• Written task:
Return each entry below exactly. Skip the images.

• Exercise materials:

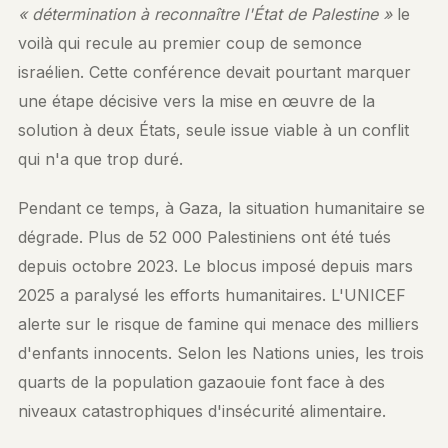
« détermination à reconnaître l'État de Palestine »
le
voilà qui recule au premier coup de semonce
israélien. Cette conférence devait pourtant marquer
une étape décisive vers la mise en œuvre de la
solution à deux États, seule issue viable à un conflit
qui n'a que trop duré.
Pendant ce temps, à Gaza, la situation humanitaire se
dégrade. Plus de 52 000 Palestiniens ont été tués
depuis octobre 2023. Le blocus imposé depuis mars
2025 a paralysé les efforts humanitaires. L'UNICEF
alerte sur le risque de famine qui menace des milliers
d'enfants innocents. Selon les Nations unies, les trois
quarts de la population gazaouie font face à des
niveaux catastrophiques d'insécurité alimentaire.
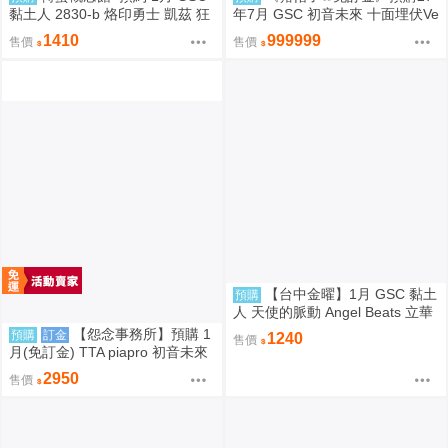
黏土人 2830-b 烙印勇士 凱茲 狂
年7月 GSC 初音未來 十面埋伏Ve
戰士鎧甲Ver. BLOOD EDITION
r 1/7 再販 0906
1410
999999
售價
售價
【台中金曜】1月 GSC 黏土
預購
人 天使的脈動 Angel Beats 立華
奏 再版 0904
【怨念事務所】預購 1
預購
訂金
1240
售價
月(免訂金) TTA piapro 初音未來
PERIHAPI! 換裝小公仔集2 中盒
2950
售價
0829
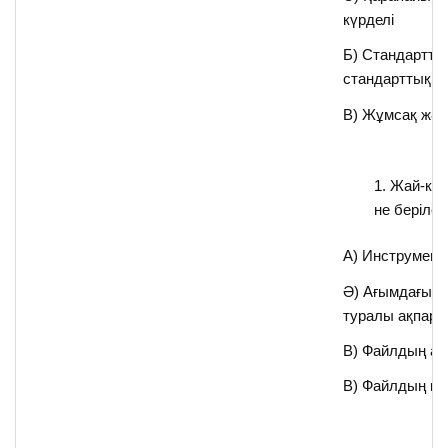
күрделі
Б) Стандартты
стандарттық е
В) Жұмсақ жән
Жай-күй
не берілед
А) Инструмент
Ә) Ағымдағы 
туралы ақпара
В) Файлдың а
В) Файлдың кө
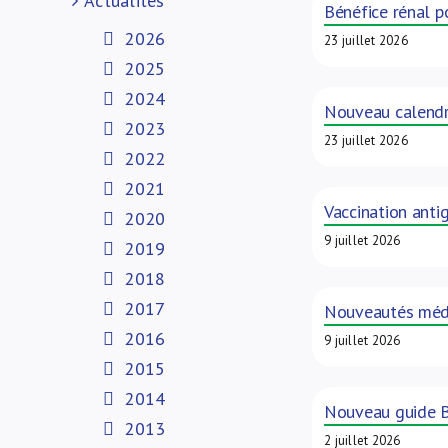
Actualités
Bénéfice rénal p
2026
23 juillet 2026
2025
2024
Nouveau calendri
2023
23 juillet 2026
2022
2021
Vaccination anti
2020
9 juillet 2026
2019
2018
2017
Nouveautés médi
2016
9 juillet 2026
2015
2014
Nouveau guide B
2013
2 juillet 2026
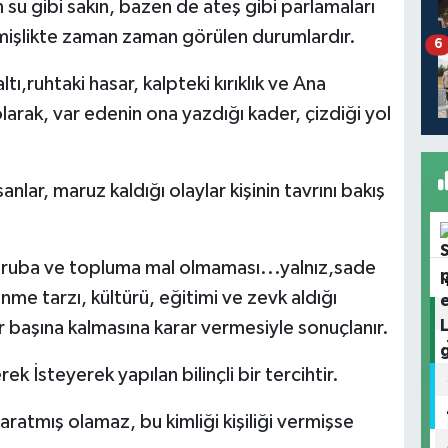
en su gibi sakın, bazen de ateş gibi parlamaları
nmişlikte zaman zaman görülen durumlardır.
6
tı,ruhtaki hasar, kalpteki kırıklık ve Ana
larak, var edenin ona yazdığı kader, çizdiği yol
nlar, maruz kaldığı olaylar kişinin tavrını bakış
e, gruba ve topluma mal olmaması...yalnız,sade
me tarzı, kültürü, eğitimi ve zevk aldığı
r başına kalmasına karar vermesiyle sonuçlanır.
rek İsteyerek yapılan bilinçli bir tercihtir.
aratmış olamaz, bu kimliği kişiliği vermişse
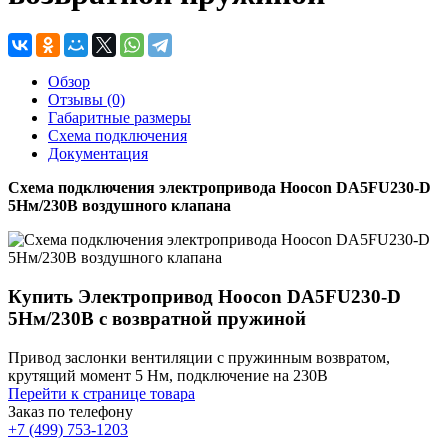
Обзор
Отзывы (0)
Габаритные размеры
Схема подключения
Документация
Схема подключения электропривода Hoocon DA5FU230-D
5Нм/230В воздушного клапана
Купить Электропривод Hoocon DA5FU230-D
5Нм/230В с возвратной пружиной
Привод заслонки вентиляции с пружинным возвратом,
крутящий момент 5 Нм, подключение на 230В
Перейти к странице товара
Заказ по телефону
+7 (499) 753-1203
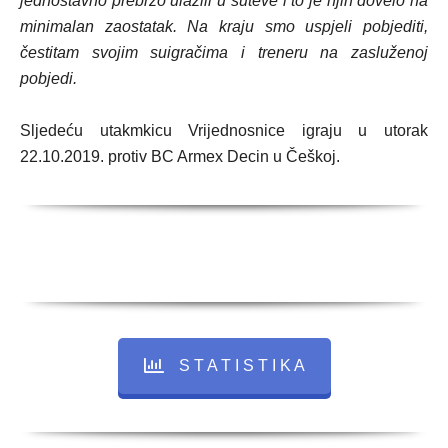
jednostavno prebrzo ulazili u šuteve i to je njih dovelo na
minimalan zaostatak. Na kraju smo uspjeli pobjediti,
čestitam svojim suigračima i treneru na zasluženoj
pobjedi.
Sljedeću utakmkicu Vrijednosnice igraju u utorak
22.10.2019. protiv BC Armex Decin u Češkoj.
S T A T I S T I K A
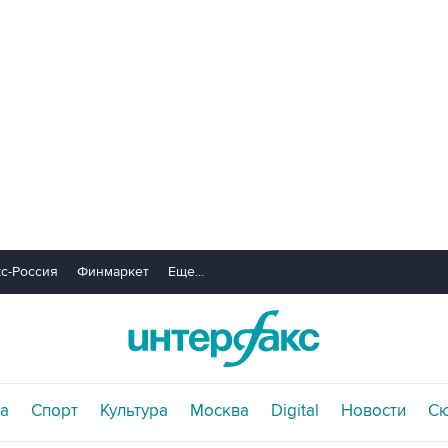
с-Россия
Финмаркет
Еще...
а
Спорт
Культура
Москва
Digital
Новости
С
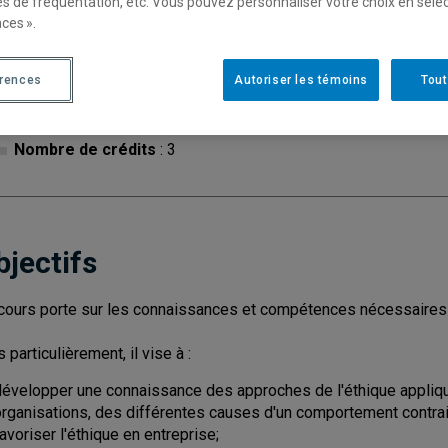
es de fréquentation, etc. Vous pouvez personnaliser votre choix en séle
ces ».
Cycle
: 1
Discipl
érences
Autoriser les témoins
Tout
Type de cours
: Magistral
Nombre de crédits
: 3
bjectifs
cours porte sur les connaissances et compétences nécessaires p
 particulièrement, il vise à :
développer une connaissance des approches de l'éthique appliq
organisations, des différentes causes d'un comportement contrai
avoriser l'éthique en entreprise;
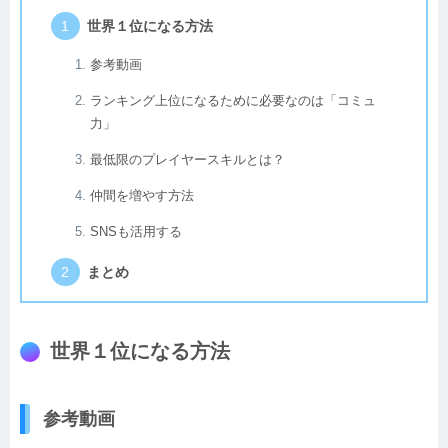
世界１位になる方法
参考動画
ランキング上位になるために必要なのは「コミュ
力」
最低限のプレイヤースキルとは？
仲間を増やす方法
SNSも活用する
まとめ
世界１位になる方法
参考動画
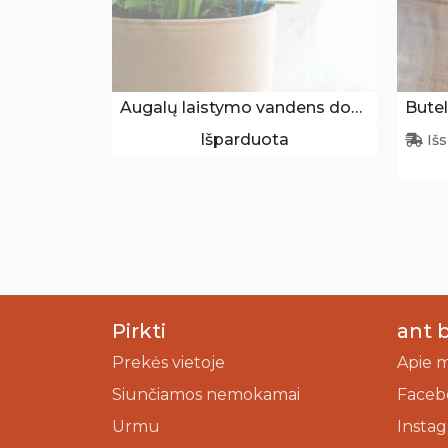
Augalų laistymo vandens dozatoriai
Butel
Išparduota
Išs
Pirkti
ant 
Prekės vietoje
Apie 
Siunčiamos nemokamai
Faceb
Urmu
Insta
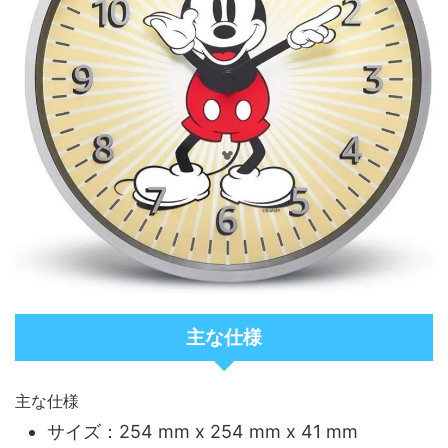
主な仕様
主な仕様
サイズ：254 mm x 254 mm x 41 mm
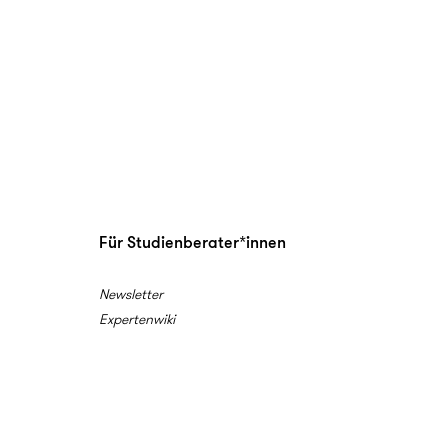
Für Studienberater*innen
Newsletter
Expertenwiki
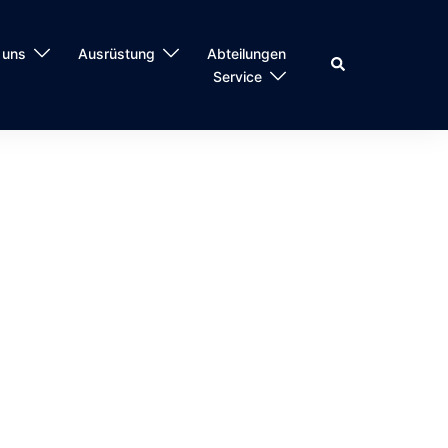
 uns
Ausrüstung
Abteilungen
Suche
Service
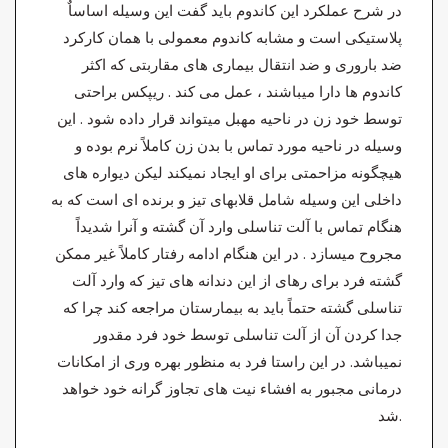
در شرح عملکرد این کاندوم باید گفت این وسیله اساساٌ
پلاستیکی است و مشابه کاندوم معمولی با همان کارکرد
ضد باروری و ضد انتقال بیماری های مقاربتی که اکثر
کاندوم ها دارا میباشند ، عمل می کند . ریپکس براحتی
توسط خود زن در ناحیه مهبل میتواند قرار داده شود . این
وسیله در ناحیه مورد تماس با بدن زن کاملاً نرم بوده و
هیچگونه مزاحمتی برای او ایجاد نمیکند لیکن دیواره های
داخلی این وسیله شامل قلابهای تیز و برنده ای است که به
هنگام تماس با آلت تناسلی وارد آن گشته و آنرا شدیداً
مجروح میسازد . در این هنگام ادامه رفتار کاملاً غیر ممکن
گشته فرد برای رهای از این دندانه های تیز که وارد آلت
تناسلی گشته حتماً باید به بیمارستان مراجعه کند چرا که
جدا کردن آن از آلت تناسلی توسط خود فرد مقدور
نمیباشد. در این راستا فرد به منظور بهره وری از امکانات
درمانی مجبور به افشاء نیت های تجاوز گرانه خود خواهد
شد.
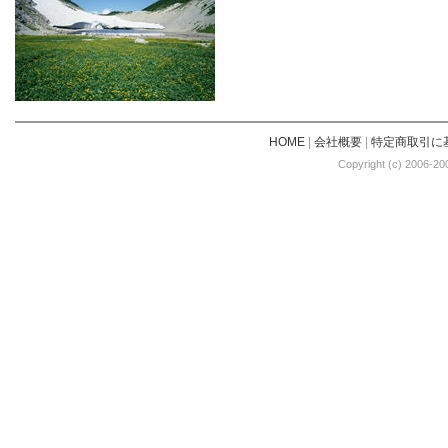
HOME
|
会社概要
|
特定商取引に
Copyright (c) 2006-20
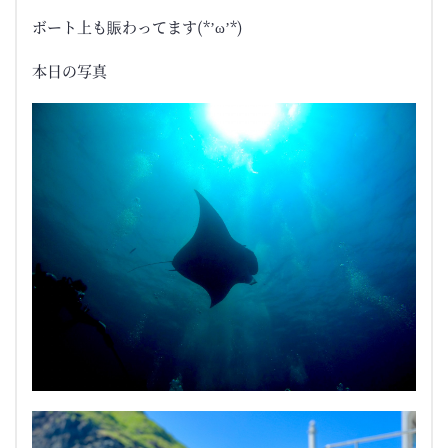
ボート上も賑わってます(*’ω’*)
本日の写真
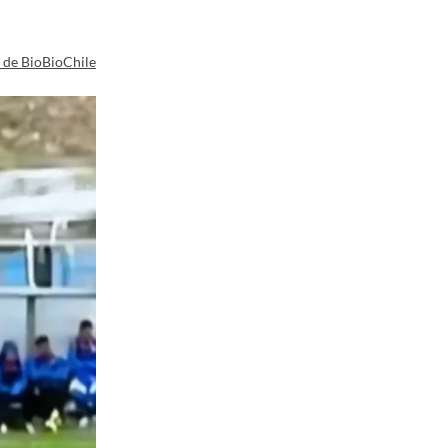
a de BioBioChile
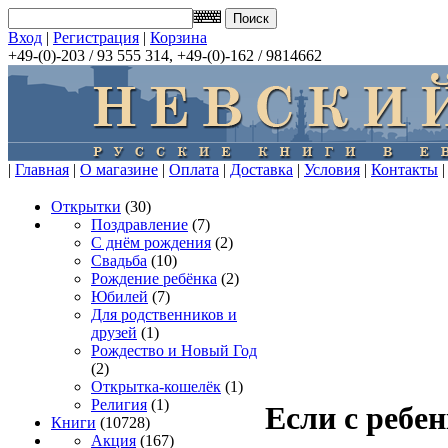
Вход
|
Регистрация
|
Корзина
+49-(0)-203 / 93 555 314, +49-(0)-162 / 9814662
|
Главная
|
О магазине
|
Оплата
|
Доставка
|
Условия
|
Контакты
|
Открытки
(30)
Поздравление
(7)
С днём рождения
(2)
Свадьба
(10)
Рождение ребёнка
(2)
Юбилей
(7)
Для родственников и
друзей
(1)
Рождество и Новый Год
(2)
Открытка-кошелёк
(1)
Религия
(1)
Если с ребе
Книги
(10728)
Акция
(167)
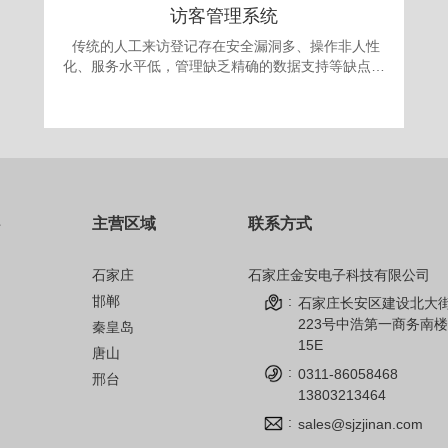
访客管理系统
传统的人工来访登记存在安全漏洞多、操作非人性
化、服务水平低，管理缺乏精确的数据支持等缺点。
更为严重的是采取“人工来访登记”的办法，犯罪份子
很容易就能用不真实的身份证或找借口应付门卫登记
要求，进入单位进行作案。发案后追查却有可能发现
登记的信息一概虚假，无从追查，登记也形同虚设。
面对日益翻新的犯罪手段，单位提高自身的治安手段
和防犯能力显得迫在眉捷。 为满足现代安全信息
化管理，应对日趋复杂的安全需求，公司自主开发的
主营区域
联系方式
访客机管理系统，技术先进、操作简单、性能可靠，
完全可以成为政府、军队大院、企事业单位、金融机
构、公安、院校安全保卫管理的得力助手。
石家庄
石家庄金安电子科技有限公司
邯郸
:
石家庄长安区建设北大
223号中浩第一商务南楼
秦皇岛
15E
唐山
:
0311-86058468
邢台
13803213464
:
sales@sjzjinan.com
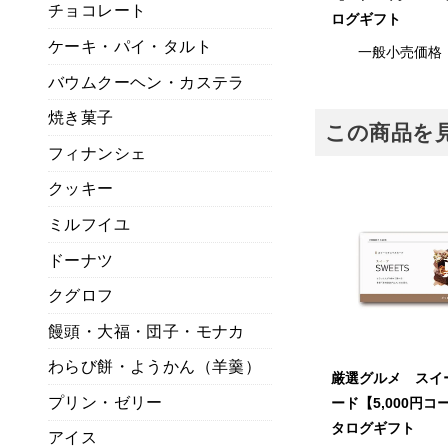
チョコレート
ログギフト
ケーキ・パイ・タルト
一般小売価格
バウムクーヘン・カステラ
焼き菓子
この商品を
フィナンシェ
クッキー
ミルフイユ
ドーナツ
クグロフ
饅頭・大福・団子・モナカ
わらび餅・ようかん（羊羹）
厳選グルメ スイ
プリン・ゼリー
ード【5,000円
タログギフト
アイス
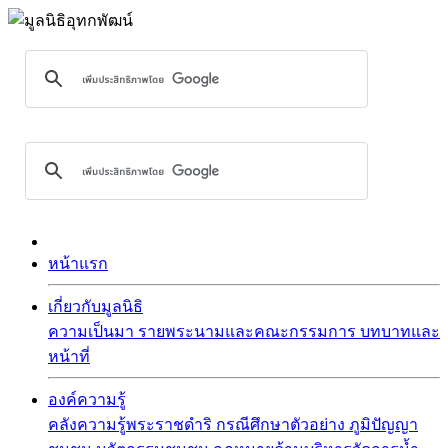
หน้าแรก
เกี่ยวกับมูลนิธิ
ความเป็นมา
รายพระนามและคณะกรรมการ
บทบาทและ
หน้าที่
องค์ความรู้
คลังความรู้พระราชดำริ
กรณีศึกษาตัวอย่าง
ภูมิปัญญา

• Solution for this exercise:
« détermination à reconnaître l'État de Palestine »
le
voilà qui recule au premier coup de semonce
israélien. Cette conférence devait pourtant marquer
une étape décisive vers la mise en œuvre de la
solution à deux États, seule issue viable à un conflit
qui n'a que trop duré.
Pendant ce temps, à Gaza, la situation humanitaire se
dégrade. Plus de 52 000 Palestiniens ont été tués
depuis octobre 2023. Le blocus imposé depuis mars
2025 a paralysé les efforts humanitaires. L'UNICEF
alerte sur le risque de famine qui menace des milliers
d'enfants innocents. Selon les Nations unies, les trois
quarts de la population gazaouie font face à des
niveaux catastrophiques d'insécurité alimentaire.
黏土人 2830-b 烙印勇士 凱茲 狂
年7月 GSC 初音未來 十面埋伏Ve
戰士鎧甲Ver. BLOOD EDITION
r 1/7 再販 0906
1410
999999
售價
售價
【台中金曜】1月 GSC 黏土
預購
人 天使的脈動 Angel Beats 立華
奏 再版 0904
【怨念事務所】預購 1
預購
訂金
1240
售價
月(免訂金) TTA piapro 初音未來
PERIHAPI! 換裝小公仔集2 中盒
2950
售價
0829
күрделі
Б) Стандартты
стандарттық е
В) Жұмсақ жән
Жай-күй
не берілед
А) Инструмент
Ә) Ағымдағы 
туралы ақпара
В) Файлдың а
В) Файлдың кө
Actualités
Bénéfice rénal p
2026
23 juillet 2026
2025
2024
Nouveau calendri
2023
23 juillet 2026
2022
2021
Vaccination anti
2020
9 juillet 2026
2019
2018
2017
Nouveautés médi
2016
9 juillet 2026
2015
2014
Nouveau guide B
2013
2 juillet 2026
en su gibi sakın, bazen de ateş gibi parlamaları
nmişlikte zaman zaman görülen durumlardır.
6
tı,ruhtaki hasar, kalpteki kırıklık ve Ana
larak, var edenin ona yazdığı kader, çizdiği yol
nlar, maruz kaldığı olaylar kişinin tavrını bakış
e, gruba ve topluma mal olmaması...yalnız,sade
me tarzı, kültürü, eğitimi ve zevk aldığı
r başına kalmasına karar vermesiyle sonuçlanır.
rek İsteyerek yapılan bilinçli bir tercihtir.
aratmış olamaz, bu kimliği kişiliği vermişse
Обзор
Отзывы (0)
Габаритные размеры
Схема подключения
Документация
Схема подключения электропривода Hoocon DA5FU230-D
5Нм/230В воздушного клапана
Купить Электропривод Hoocon DA5FU230-D
5Нм/230В с возвратной пружиной
Привод заслонки вентиляции с пружинным возвратом,
крутящий момент 5 Нм, подключение на 230В
Перейти к странице товара
Заказ по телефону
+7 (499) 753-1203
jednostavno prebrzo ulazili u šuteve i to je njih dovelo na
minimalan zaostatak. Na kraju smo uspjeli pobjediti,
čestitam svojim suigračima i treneru na zasluženoj
pobjedi.
Sljedeću utakmkicu Vrijednosnice igraju u utorak
22.10.2019. protiv BC Armex Decin u Češkoj.
S T A T I S T I K A
с-Россия
Финмаркет
Еще...
а
Спорт
Культура
Москва
Digital
Новости
С
es de fréquentation, etc. Vous pouvez personnaliser votre choix en séle
ces ».
Cycle
: 1
Discipl
érences
Autoriser les témoins
Tout
Type de cours
: Magistral
Nombre de crédits
: 3
bjectifs
cours porte sur les connaissances et compétences nécessaires p
 particulièrement, il vise à :
développer une connaissance des approches de l'éthique appliq
organisations, des différentes causes d'un comportement contrai
avoriser l'éthique en entreprise;
世界１位になる方法
参考動画
ランキング上位になるために必要なのは「コミュ
力」
最低限のプレイヤースキルとは？
仲間を増やす方法
SNSも活用する
まとめ
世界１位になる方法
参考動画
Augalų laistymo vandens dozatoriai
Butel
Išparduota
Išs
Pirkti
ant 
Prekės vietoje
Apie 
Siunčiamos nemokamai
Faceb
Urmu
Insta
主な仕様
主な仕様
サイズ：254 mm x 254 mm x 41 mm
Für Studienberater*innen
Newsletter
Expertenwiki
 uns
Ausrüstung
Abteilungen
Suche
Service
در شرح عملکرد این کاندوم باید گفت این وسیله اساساٌ
پلاستیکی است و مشابه کاندوم معمولی با همان کارکرد
ضد باروری و ضد انتقال بیماری های مقاربتی که اکثر
کاندوم ها دارا میباشند ، عمل می کند . ریپکس براحتی
توسط خود زن در ناحیه مهبل میتواند قرار داده شود . این
وسیله در ناحیه مورد تماس با بدن زن کاملاً نرم بوده و
هیچگونه مزاحمتی برای او ایجاد نمیکند لیکن دیواره های
داخلی این وسیله شامل قلابهای تیز و برنده ای است که به
هنگام تماس با آلت تناسلی وارد آن گشته و آنرا شدیداً
مجروح میسازد . در این هنگام ادامه رفتار کاملاً غیر ممکن
گشته فرد برای رهای از این دندانه های تیز که وارد آلت
تناسلی گشته حتماً باید به بیمارستان مراجعه کند چرا که
جدا کردن آن از آلت تناسلی توسط خود فرد مقدور
نمیباشد. در این راستا فرد به منظور بهره وری از امکانات
درمانی مجبور به افشاء نیت های تجاوز گرانه خود خواهد
شد.
HOME
|
会社概要
|
特定商取引に
Copyright (c) 2006-20
ボート上も賑わってます(*’ω’*)
本日の写真
a de BioBioChile
Вход
|
Регистрация
|
Корзина
+49-(0)-203 / 93 555 314, +49-(0)-162 / 9814662
|
Главная
|
О магазине
|
Оплата
|
Доставка
|
Условия
|
Контакты
|
Открытки
(30)
Поздравление
(7)
С днём рождения
(2)
Свадьба
(10)
Рождение ребёнка
(2)
Юбилей
(7)
Для родственников и
друзей
(1)
Рождество и Новый Год
(2)
Открытка-кошелёк
(1)
Религия
(1)
Если с ребе
Книги
(10728)
Акция
(167)
访客管理系统
传统的人工来访登记存在安全漏洞多、操作非人性
化、服务水平低，管理缺乏精确的数据支持等缺点。
更为严重的是采取“人工来访登记”的办法，犯罪份子
很容易就能用不真实的身份证或找借口应付门卫登记
要求，进入单位进行作案。发案后追查却有可能发现
登记的信息一概虚假，无从追查，登记也形同虚设。
面对日益翻新的犯罪手段，单位提高自身的治安手段
和防犯能力显得迫在眉捷。 为满足现代安全信息
化管理，应对日趋复杂的安全需求，公司自主开发的
主营区域
联系方式
访客机管理系统，技术先进、操作简单、性能可靠，
完全可以成为政府、军队大院、企事业单位、金融机
构、公安、院校安全保卫管理的得力助手。
石家庄
石家庄金安电子科技有限公司
邯郸
:
石家庄长安区建设北大
223号中浩第一商务南楼
秦皇岛
15E
唐山
:
0311-86058468
邢台
13803213464
:
sales@sjzjinan.com
チョコレート
ログギフト
ケーキ・パイ・タルト
一般小売価格
バウムクーヘン・カステラ
焼き菓子
この商品を
フィナンシェ
クッキー
ミルフイユ
ドーナツ
クグロフ
饅頭・大福・団子・モナカ
わらび餅・ようかん（羊羹）
厳選グルメ スイ
プリン・ゼリー
ード【5,000円
タログギフト
アイス
หน้าแรก
เกี่ยวกับมูลนิธิ
ความเป็นมา
รายพระนามและคณะกรรมการ
บทบาทและ
หน้าที่
องค์ความรู้
คลังความรู้พระราชดำริ
กรณีศึกษาตัวอย่าง
ภูมิปัญญา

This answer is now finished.